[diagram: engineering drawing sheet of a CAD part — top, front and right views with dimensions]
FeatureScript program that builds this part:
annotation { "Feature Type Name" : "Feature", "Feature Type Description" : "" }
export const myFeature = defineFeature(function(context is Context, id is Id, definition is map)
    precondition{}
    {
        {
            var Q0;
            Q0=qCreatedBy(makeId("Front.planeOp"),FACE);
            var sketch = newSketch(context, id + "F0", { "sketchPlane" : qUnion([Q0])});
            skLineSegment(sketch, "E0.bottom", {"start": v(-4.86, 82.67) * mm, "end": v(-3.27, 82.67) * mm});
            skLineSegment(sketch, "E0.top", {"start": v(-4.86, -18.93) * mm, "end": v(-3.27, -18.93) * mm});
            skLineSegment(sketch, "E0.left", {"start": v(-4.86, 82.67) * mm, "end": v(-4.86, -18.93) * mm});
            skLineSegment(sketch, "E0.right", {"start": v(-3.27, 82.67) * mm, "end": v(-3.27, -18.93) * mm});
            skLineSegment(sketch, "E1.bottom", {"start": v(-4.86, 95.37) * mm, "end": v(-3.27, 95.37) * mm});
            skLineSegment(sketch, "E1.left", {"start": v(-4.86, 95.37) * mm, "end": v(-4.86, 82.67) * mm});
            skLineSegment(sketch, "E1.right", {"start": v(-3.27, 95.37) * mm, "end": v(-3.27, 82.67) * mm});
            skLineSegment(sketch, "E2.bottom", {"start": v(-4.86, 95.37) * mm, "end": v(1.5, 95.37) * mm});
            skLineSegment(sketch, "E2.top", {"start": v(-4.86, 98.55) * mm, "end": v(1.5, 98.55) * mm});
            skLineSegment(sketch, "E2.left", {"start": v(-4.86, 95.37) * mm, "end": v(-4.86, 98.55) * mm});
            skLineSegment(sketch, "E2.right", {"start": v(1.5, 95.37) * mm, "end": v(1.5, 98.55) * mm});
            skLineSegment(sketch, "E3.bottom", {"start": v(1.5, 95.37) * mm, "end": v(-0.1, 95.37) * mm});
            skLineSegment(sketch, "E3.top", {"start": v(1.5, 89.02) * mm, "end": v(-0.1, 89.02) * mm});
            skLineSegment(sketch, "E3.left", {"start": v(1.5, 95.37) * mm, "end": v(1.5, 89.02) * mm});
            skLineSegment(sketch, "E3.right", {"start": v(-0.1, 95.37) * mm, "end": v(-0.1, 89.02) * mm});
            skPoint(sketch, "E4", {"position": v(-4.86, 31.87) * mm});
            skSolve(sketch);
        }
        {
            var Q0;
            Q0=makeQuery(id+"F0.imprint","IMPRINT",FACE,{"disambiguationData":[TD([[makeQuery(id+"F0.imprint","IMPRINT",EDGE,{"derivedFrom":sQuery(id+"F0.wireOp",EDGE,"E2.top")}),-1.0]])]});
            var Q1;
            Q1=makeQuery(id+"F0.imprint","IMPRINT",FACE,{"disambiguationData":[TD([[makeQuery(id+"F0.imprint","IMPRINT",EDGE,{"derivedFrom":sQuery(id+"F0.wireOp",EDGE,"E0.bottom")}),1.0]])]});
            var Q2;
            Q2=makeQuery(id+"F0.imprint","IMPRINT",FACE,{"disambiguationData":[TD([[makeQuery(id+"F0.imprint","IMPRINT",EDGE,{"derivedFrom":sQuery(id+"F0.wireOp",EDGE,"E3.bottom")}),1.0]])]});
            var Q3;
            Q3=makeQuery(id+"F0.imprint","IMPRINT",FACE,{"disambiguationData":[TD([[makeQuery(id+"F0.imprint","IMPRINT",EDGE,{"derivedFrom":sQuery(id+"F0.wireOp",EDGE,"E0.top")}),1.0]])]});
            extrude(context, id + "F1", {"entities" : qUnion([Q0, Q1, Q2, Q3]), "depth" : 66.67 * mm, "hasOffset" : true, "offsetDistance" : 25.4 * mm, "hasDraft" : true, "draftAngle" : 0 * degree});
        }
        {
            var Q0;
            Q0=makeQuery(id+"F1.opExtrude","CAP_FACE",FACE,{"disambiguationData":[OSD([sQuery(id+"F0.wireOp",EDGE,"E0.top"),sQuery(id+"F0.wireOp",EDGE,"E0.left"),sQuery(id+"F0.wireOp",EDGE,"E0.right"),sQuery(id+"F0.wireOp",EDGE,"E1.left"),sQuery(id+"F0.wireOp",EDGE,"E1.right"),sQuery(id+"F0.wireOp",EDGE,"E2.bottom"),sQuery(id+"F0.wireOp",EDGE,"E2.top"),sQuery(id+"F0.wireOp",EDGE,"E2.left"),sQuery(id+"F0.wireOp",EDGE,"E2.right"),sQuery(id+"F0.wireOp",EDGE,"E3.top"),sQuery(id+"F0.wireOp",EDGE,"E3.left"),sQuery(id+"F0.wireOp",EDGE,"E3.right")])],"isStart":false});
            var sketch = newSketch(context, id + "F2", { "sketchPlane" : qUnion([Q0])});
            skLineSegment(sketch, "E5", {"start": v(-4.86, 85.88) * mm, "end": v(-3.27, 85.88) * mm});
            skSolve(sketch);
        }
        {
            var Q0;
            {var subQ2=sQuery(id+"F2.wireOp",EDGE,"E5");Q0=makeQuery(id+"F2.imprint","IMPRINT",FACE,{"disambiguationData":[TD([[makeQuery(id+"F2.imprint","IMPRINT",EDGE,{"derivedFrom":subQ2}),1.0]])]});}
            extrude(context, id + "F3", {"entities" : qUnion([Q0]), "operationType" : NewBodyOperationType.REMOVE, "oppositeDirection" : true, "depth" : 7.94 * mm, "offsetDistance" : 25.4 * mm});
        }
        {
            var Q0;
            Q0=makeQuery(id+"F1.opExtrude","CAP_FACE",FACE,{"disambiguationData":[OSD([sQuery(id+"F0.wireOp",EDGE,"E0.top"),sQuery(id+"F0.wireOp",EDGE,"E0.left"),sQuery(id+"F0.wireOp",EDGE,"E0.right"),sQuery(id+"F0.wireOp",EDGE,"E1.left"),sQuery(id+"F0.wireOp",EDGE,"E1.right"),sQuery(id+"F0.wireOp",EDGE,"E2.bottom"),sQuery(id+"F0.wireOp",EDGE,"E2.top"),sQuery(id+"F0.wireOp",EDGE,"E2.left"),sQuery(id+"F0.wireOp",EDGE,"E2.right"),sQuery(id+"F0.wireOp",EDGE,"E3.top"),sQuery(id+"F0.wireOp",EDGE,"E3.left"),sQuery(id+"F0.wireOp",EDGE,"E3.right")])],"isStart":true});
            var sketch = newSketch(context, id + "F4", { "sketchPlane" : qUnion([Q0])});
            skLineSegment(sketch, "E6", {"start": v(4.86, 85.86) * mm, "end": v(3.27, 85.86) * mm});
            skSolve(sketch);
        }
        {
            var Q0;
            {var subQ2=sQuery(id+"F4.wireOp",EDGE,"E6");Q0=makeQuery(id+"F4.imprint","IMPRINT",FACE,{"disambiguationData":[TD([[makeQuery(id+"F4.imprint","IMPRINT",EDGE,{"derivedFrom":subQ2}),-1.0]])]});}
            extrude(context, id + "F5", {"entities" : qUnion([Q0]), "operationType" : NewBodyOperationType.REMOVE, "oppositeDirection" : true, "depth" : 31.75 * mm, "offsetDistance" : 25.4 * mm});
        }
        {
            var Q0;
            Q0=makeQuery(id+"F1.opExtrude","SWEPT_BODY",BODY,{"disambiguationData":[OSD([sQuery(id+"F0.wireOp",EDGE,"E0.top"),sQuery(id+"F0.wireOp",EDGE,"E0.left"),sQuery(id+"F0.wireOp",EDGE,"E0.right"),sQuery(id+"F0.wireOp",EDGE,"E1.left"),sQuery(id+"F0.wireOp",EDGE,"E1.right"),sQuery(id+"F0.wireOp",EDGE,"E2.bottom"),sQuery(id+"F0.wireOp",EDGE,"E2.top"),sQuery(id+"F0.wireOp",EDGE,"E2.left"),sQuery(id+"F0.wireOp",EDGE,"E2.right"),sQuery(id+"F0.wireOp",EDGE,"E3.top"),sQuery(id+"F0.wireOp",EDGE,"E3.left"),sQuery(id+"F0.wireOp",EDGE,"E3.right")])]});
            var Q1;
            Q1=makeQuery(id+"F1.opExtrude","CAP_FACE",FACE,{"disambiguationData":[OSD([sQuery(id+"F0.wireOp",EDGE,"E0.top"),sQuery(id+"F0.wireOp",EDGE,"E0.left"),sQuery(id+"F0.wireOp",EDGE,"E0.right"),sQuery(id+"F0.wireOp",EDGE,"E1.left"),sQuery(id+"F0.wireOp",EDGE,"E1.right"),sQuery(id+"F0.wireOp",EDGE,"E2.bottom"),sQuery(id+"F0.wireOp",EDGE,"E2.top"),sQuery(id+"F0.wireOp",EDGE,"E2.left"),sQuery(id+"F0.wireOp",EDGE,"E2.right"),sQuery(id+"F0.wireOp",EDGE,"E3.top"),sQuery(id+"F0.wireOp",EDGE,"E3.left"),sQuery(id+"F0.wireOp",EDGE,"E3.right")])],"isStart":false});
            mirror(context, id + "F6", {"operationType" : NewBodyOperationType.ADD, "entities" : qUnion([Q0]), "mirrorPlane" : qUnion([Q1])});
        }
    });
────────────────────
# Direction:
Extract each line from the rows above that contains the string "NewBodyOperationType".

# Response to this task:
            extrude(context, id + "F3", {"entities" : qUnion([Q0]), "operationType" : NewBodyOperationType.REMOVE, "oppositeDirection" : true, "depth" : 7.94 * mm, "offsetDistance" : 25.4 * mm});
            extrude(context, id + "F5", {"entities" : qUnion([Q0]), "operationType" : NewBodyOperationType.REMOVE, "oppositeDirection" : true, "depth" : 31.75 * mm, "offsetDistance" : 25.4 * mm});
            mirror(context, id + "F6", {"operationType" : NewBodyOperationType.ADD, "entities" : qUnion([Q0]), "mirrorPlane" : qUnion([Q1])});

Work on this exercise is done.